Given task 1 ▸ In the records below the following text, turn the lines from the one containing "order: Passeriformes" through the one containing "genus: Plantago" into a numbered list, leaving out any blank lines.
** Start Excerpt **
Equal-Weight RSP Becomes a Magnificent Seven Hedge
Outsized performance by seven stocks turns indexes into lopsided growth plays.
As a handful of high-flying stocks continue to drive the overall performance of popular market-cap weighted indexes, financial advisors might need to start thinking differently to prevent client portfolios from being overly exposed to growth.
While it’s fun and easy to celebrate the stratospheric heights of the so-called Magnificent Seven stocks that have collectively gained more than 75% this year, it is pushing big boring indexes like the SPDR S&P 500 ETF Trust (SPY) beyond their core boundaries.
To appreciate how market-cap weighted indexes are becoming lopsided on the growth side, consider that there is now a 45% overlap between the S&P 500 Index and the more growth-oriented Nasdaq 100 Index. Ten years ago, that overlap was around 25%.
Also, with the 10 largest stocks in the S&P 500 making up about a third of the index, the overlap between the S&P 500 and the S&P 500 Growth Index has swelled to 68%.
RSP Dilutes the Magnificent Seven Stocks
The recent direction of asset flows into the Invesco S&P 500 Equal Weight ETF (RSP) suggests some investors and advisors are realizing a new path to keeping portfolios in balance.
** End Excerpt **
Given task 2 ▸ According to the article on equal-weight investing, why might financial advisors need to start thinking differently? Answer in one to three sentences.
** Start Task input **
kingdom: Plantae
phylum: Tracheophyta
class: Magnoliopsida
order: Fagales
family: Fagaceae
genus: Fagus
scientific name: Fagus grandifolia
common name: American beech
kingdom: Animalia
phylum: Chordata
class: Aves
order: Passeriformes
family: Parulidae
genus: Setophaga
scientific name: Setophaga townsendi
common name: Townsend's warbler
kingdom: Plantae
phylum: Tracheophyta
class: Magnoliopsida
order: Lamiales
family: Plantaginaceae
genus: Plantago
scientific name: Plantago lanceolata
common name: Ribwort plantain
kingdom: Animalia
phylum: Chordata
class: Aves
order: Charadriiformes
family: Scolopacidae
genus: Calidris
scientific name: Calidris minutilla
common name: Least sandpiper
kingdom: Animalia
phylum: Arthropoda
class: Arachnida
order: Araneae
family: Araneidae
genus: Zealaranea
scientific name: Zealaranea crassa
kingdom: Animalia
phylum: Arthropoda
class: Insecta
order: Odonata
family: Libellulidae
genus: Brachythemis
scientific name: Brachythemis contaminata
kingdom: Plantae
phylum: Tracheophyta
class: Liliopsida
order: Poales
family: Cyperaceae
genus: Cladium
** End Task input **
Full response 1 ▸
1. order: Passeriformes
2. family: Parulidae
3. genus: Setophaga
4. scientific name: Setophaga townsendi
5. common name: Townsend's warbler
6. kingdom: Plantae
7. phylum: Tracheophyta
8. class: Magnoliopsida
9. order: Lamiales
10. family: Plantaginaceae
11. genus: Plantago

Full response 2 ▸ A handful of high-flying stocks keep driving the overall performance of popular market-cap weighted indexes. Advisors may need a new approach so that client portfolios don't end up overly exposed to growth.